*Text provided*:
══════════════════════════════

Confidence Without Competence in AI-Assisted Knowledge Work
Elena Eleftheriou, George Pallis, Marios Constantinides
TLDR
This paper explores how different AI interaction designs can improve learning and reduce overconfidence in students using LLMs.
Key contributions
- Identified that standard LLM use leads to high perceived understanding but low actual learning.
- Designed Deep3, a system with future-self explanations, contrastive learning, and guided hints.
- Future-self explanations align perceived and actual understanding despite higher cognitive workload.
- Guided hints achieved the largest learning gains without a proportional increase in user frustration.
Why it matters
This research highlights a critical issue: AI tools can foster overconfidence without actual competence. It offers practical interaction designs that can mitigate this, helping students truly learn. The findings are crucial for developing more effective and responsible AI-assisted learning environments.
Original Abstract
Large Language Models (LLMs) are widely used by students, yet their tendency to provide fast and complete answers may discourage reflection and foster overconfidence. We examined how alternative LLM interaction designs support deeper thinking without excessively increasing cognitive burden. We conducted a two-phase mixed-methods study. In Phase 1, interviews with 16 Gen Z students informed the design of Deep3, a web-based system with three interaction modes: \emph{a)} future-self explanations, \emph{b)} contrastive learning, and \emph{c)} guided hints. In Phase 2, we evaluated Deep3 with 85 participants across two learning tasks. We found that a standard single-agent baseline produced high perceived understanding despite the lowest objective learning. In contrast, future-self explanations imposed higher cognitive workload yet yielded the closest alignment between perceived and actual understanding, while guided hints achieved the largest learning gains without a proportional increase in frustration. These findings show that effort, confidence, and learning systematically diverge in LLM-supported work.

══════════════════════════════

*Dataset*:
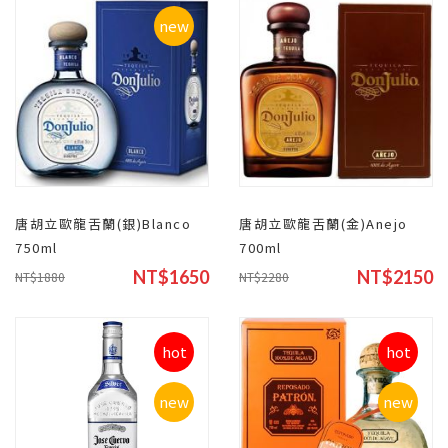
new
唐胡立歐龍舌蘭(銀)Blanco
唐胡立歐龍舌蘭(金)Anejo
750ml
700ml
NT$1650
NT$2150
NT$1880
NT$2280
hot
hot
new
new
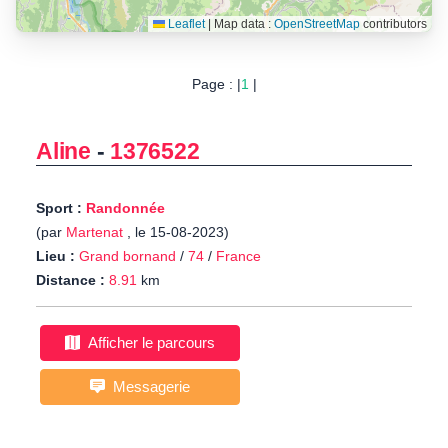
Leaflet
|
Map data :
OpenStreetMap
contributors
Page : |
1
|
Aline
-
1376522
Sport :
Randonnée
(par
Martenat
, le 15-08-2023)
Lieu :
Grand bornand
/
74
/
France
Distance :
8.91
km
Afficher le parcours
Messagerie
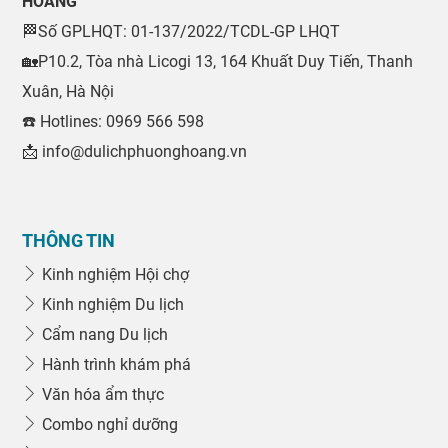
HOÀNG
🏁Số GPLHQT: 01-137/2022/TCDL-GP LHQT
🏡P10.2, Tòa nhà Licogi 13, 164 Khuất Duy Tiến, Thanh
Xuân, Hà Nội
☎️ Hotlines: 0969 566 598
📩 info@dulichphuonghoang.vn
THÔNG TIN
Kinh nghiệm Hội chợ
Kinh nghiệm Du lịch
Cẩm nang Du lịch
Hành trình khám phá
Văn hóa ẩm thực
Combo nghỉ dưỡng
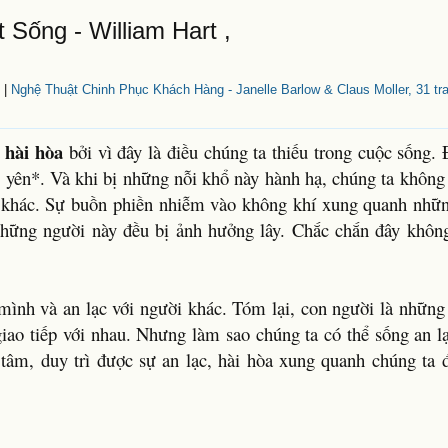
ống - William Hart ,
|
Nghệ Thuật Chinh Phục Khách Hàng - Janelle Barlow & Claus Moller, 31 tr
 hài hòa
bởi vì đây là điều chúng ta thiếu trong cuộc sống.
g yên*. Và khi bị những nỗi khổ này hành hạ, chúng ta không
 khác. Sự buồn phiền nhiễm vào không khí xung quanh nhữ
những người này đều bị ảnh hưởng lây. Chắc chắn đây không
mình và an lạc với người khác. Tóm lại, con người là những
 giao tiếp với nhau. Nhưng làm sao chúng ta có thể sống an 
i tâm, duy trì được sự an lạc, hài hòa xung quanh chúng ta 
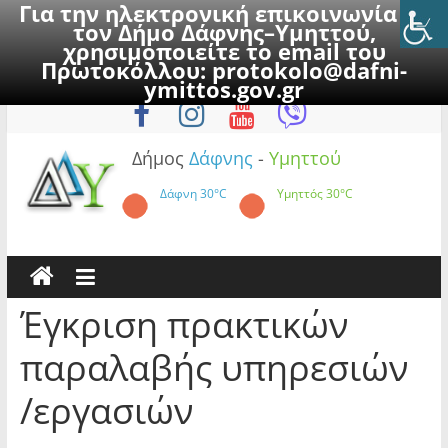
Για την ηλεκτρονική επικοινωνία με
τον Δήμο Δάφνης–Υμηττού,
χρησιμοποιείτε το email του
Πρωτοκόλλου:
protokolo@dafni-
Skip
Πέμπτη, 6 Αυγούστου 2026
ymittos.gov.gr
to
content
Δήμος
Δάφνης
-
Υμηττού
Δάφνη
30°C
Υμηττός
30°C
Έγκριση πρακτικών
παραλαβής υπηρεσιών
/εργασιών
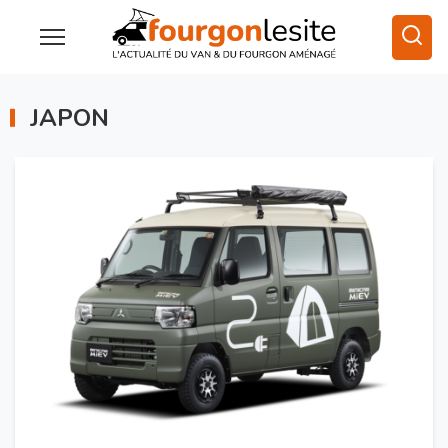
JAPON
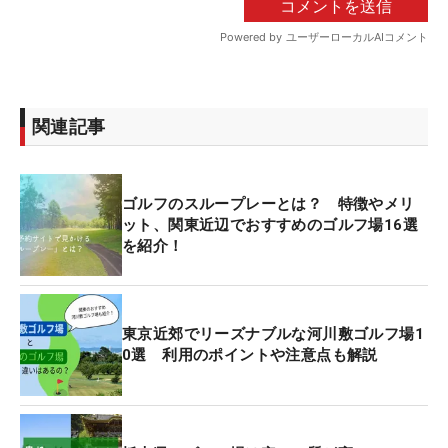
関連記事
ゴルフのスループレーとは？ 特徴やメリ
ット、関東近辺でおすすめのゴルフ場16選
を紹介！
東京近郊でリーズナブルな河川敷ゴルフ場1
0選 利用のポイントや注意点も解説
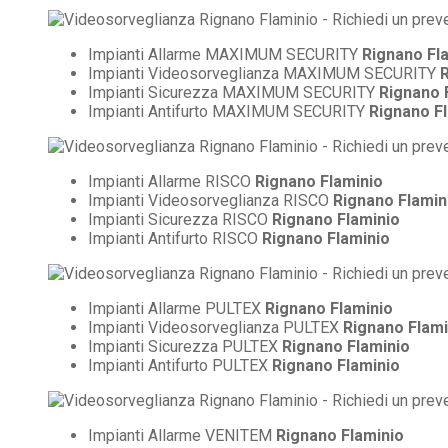
Impianti Allarme MAXIMUM SECURITY
Rignano Fl
Impianti Videosorveglianza MAXIMUM SECURITY
R
Impianti Sicurezza MAXIMUM SECURITY
Rignano 
Impianti Antifurto MAXIMUM SECURITY
Rignano F
Impianti Allarme RISCO
Rignano Flaminio
Impianti Videosorveglianza RISCO
Rignano Flamin
Impianti Sicurezza RISCO
Rignano Flaminio
Impianti Antifurto RISCO
Rignano Flaminio
Impianti Allarme PULTEX
Rignano Flaminio
Impianti Videosorveglianza PULTEX
Rignano Flami
Impianti Sicurezza PULTEX
Rignano Flaminio
Impianti Antifurto PULTEX
Rignano Flaminio
Impianti Allarme VENITEM
Rignano Flaminio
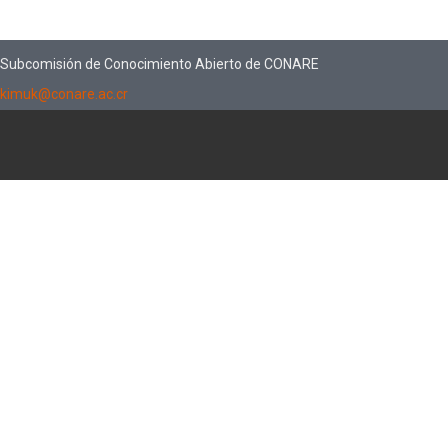
Subcomisión de Conocimiento Abierto de CONARE
kimuk@conare.ac.cr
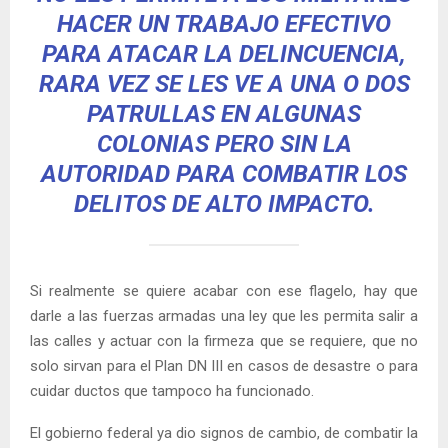
HACER UN TRABAJO EFECTIVO
PARA ATACAR LA DELINCUENCIA,
RARA VEZ SE LES VE A UNA O DOS
PATRULLAS EN ALGUNAS
COLONIAS PERO SIN LA
AUTORIDAD PARA COMBATIR LOS
DELITOS DE ALTO IMPACTO.
Si realmente se quiere acabar con ese flagelo, hay que
darle a las fuerzas armadas una ley que les permita salir a
las calles y actuar con la firmeza que se requiere, que no
solo sirvan para el Plan DN III en casos de desastre o para
cuidar ductos que tampoco ha funcionado.
El gobierno federal ya dio signos de cambio, de combatir la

══════════════════════════════

*What needs to be done*:
Can you echo the AI-assisted knowledge work summary above word for word, starting at "- Future-self explanations" and ending at "AI-assisted learning environments."?

*Output for this exercise*:
- Future-self explanations align perceived and actual understanding despite higher cognitive workload.
- Guided hints achieved the largest learning gains without a proportional increase in user frustration.
Why it matters
This research highlights a critical issue: AI tools can foster overconfidence without actual competence. It offers practical interaction designs that can mitigate this, helping students truly learn. The findings are crucial for developing more effective and responsible AI-assisted learning environments.